Liputan6.com, Jakarta - Pencegahan terhadap praktik perkawinan anak atau pernikahan dini oleh pemerintah adalah salah satu upaya pemenuhan hak-hak anak. Seperti disampaikan Menteri Kesehatan Budi Gunadi Sadikin, perkawinan anak merupakan bentuk pelanggaran hak anak untuk tumbuh dan berkembang.
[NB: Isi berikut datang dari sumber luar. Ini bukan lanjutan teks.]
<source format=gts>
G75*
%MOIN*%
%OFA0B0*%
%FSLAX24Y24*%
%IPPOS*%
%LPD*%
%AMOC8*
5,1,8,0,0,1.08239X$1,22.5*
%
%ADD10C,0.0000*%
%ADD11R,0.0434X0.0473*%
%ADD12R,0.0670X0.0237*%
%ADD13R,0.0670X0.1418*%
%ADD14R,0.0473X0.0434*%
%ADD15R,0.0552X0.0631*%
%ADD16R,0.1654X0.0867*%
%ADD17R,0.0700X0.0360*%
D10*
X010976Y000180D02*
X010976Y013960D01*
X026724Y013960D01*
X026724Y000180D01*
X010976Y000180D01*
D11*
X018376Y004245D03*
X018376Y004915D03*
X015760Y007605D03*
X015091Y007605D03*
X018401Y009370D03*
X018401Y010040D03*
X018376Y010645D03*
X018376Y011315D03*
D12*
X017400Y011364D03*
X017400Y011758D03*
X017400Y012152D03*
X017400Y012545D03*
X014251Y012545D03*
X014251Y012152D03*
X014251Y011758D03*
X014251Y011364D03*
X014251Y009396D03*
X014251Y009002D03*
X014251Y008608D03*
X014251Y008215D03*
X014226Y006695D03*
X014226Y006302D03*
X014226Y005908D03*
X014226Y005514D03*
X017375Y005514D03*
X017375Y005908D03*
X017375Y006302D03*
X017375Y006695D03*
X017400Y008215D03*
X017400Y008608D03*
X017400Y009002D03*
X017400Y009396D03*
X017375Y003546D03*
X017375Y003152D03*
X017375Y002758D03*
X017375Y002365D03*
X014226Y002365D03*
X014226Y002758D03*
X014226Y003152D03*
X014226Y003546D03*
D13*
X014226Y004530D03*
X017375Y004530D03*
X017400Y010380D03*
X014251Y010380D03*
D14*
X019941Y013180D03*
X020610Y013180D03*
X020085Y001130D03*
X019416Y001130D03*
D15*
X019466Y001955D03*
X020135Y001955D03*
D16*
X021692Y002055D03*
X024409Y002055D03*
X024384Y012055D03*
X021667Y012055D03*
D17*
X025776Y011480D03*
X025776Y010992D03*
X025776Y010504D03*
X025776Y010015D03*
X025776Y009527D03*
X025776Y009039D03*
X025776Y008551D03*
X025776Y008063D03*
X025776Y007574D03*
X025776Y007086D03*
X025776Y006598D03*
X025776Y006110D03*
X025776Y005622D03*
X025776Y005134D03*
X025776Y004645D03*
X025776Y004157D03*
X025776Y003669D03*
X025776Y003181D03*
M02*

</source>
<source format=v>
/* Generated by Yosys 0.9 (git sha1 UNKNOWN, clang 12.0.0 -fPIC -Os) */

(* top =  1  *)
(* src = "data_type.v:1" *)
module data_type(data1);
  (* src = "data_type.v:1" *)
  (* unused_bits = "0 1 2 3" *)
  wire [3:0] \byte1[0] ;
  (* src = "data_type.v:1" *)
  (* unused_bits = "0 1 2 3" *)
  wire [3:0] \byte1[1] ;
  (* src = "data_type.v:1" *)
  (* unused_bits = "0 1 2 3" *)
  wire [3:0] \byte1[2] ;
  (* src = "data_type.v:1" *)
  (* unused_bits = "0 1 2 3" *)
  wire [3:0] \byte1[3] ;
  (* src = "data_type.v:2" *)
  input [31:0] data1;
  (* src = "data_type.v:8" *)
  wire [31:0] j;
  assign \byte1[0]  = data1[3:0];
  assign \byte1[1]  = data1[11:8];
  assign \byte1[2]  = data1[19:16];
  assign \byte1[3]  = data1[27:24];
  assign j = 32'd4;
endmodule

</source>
“Perkawinan anak bisa menyebabkan tidak terpenuhinya hak dasar anak untuk mendapat perlindungan dari kekerasan dan diskriminasi serta hak sipil, hak kesehatan, pendidikan, dan hak sosial anak," ujar Budi mengutip Antara, Kamis (18/3/2021).
Baca Juga
Ia menambahkan, perkawinan usia anak akan diikuti oleh kehamilan usia dini. Di mana kondisi ini berisiko tinggi terhadap kesehatan ibu dan bayi. Bahkan, kehamilan di usia yang belum cukup dapat meningkatkan risiko kematian ibu dan meningkatkan risiko bayi lahir prematur.
Advertisement
"Pencegahan perkawinan anak sangatlah penting untuk mewujudkan derajat kesehatan masyarakat yang optimal di samping berbagai upaya pemenuhan kebutuhan gizi dan pelayanan kesehatan sejak remaja," tambah Budi.
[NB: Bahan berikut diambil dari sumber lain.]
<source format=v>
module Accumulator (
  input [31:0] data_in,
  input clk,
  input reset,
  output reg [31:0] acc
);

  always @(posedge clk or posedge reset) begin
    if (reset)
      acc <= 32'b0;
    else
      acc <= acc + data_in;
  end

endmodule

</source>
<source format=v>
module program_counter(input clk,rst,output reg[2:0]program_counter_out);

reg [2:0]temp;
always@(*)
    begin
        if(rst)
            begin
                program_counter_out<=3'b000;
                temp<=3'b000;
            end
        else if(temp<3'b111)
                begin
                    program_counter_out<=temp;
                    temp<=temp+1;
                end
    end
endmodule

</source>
Maka dari itu, pendewasaan usia perkawinan akan memberikan kesempatan kepada anak untuk tumbuh dan berkembang secara optimal serta menjadi sumber daya manusia yang berkualitas, katanya.
Simak Video Berikut Ini
Dampak Jangka Panjang Perkawinan Anak
Perkawinan anak tidak hanya berisiko pada ibu dan anak saat proses kehamilan dan melahirkan.
Menurut Menteri Pemberdayaan Perempuan dan Perlindungan Anak (PPPA), Bintang Puspayoga, tingginya kasus perkawinan anak dapat menggagalkan program pemerintah dalam mencapai indeks pembangunan manusia tinggi dan tujuan pembangunan berkelanjutan.
Data KemenPPPA 2019 menunjukkan, angka rata-rata nasional proporsi perempuan usia 20 sampai 24 yang berstatus kawin sebelum usia 18 sebanyak 10,82 persen atau turun dari 11,21 persen pada 2018.
Walau begitu, masih ada 22 provinsi yang angka proporsinya lebih tinggi dari rata-rata nasional.
Angka perkawinan usia anak tertinggi di Indonesia berada di Kalimantan Selatan yakni 21,2 persen. Sedang, DKI Jakarta dan DI Yogyakarta tercatat sebagai provinsi dengan angka proporsi terendah yakni 3,1 persen.
Bintang juga menyampaikan bahwa dalam Rencana Pembangunan Jangka Menengah Nasional (RPJMN) 2020-2024 pemerintah menargetkan penurunan angka perkawinan anak menjadi 8,74 persen pada akhir 2024.
Ia menekankan bahwa upaya pencegahan perkawinan anak yang dilakukan hingga 2024 harus lebih terstruktur, holistik, dan integratif agar target RPJMN dapat tercapai.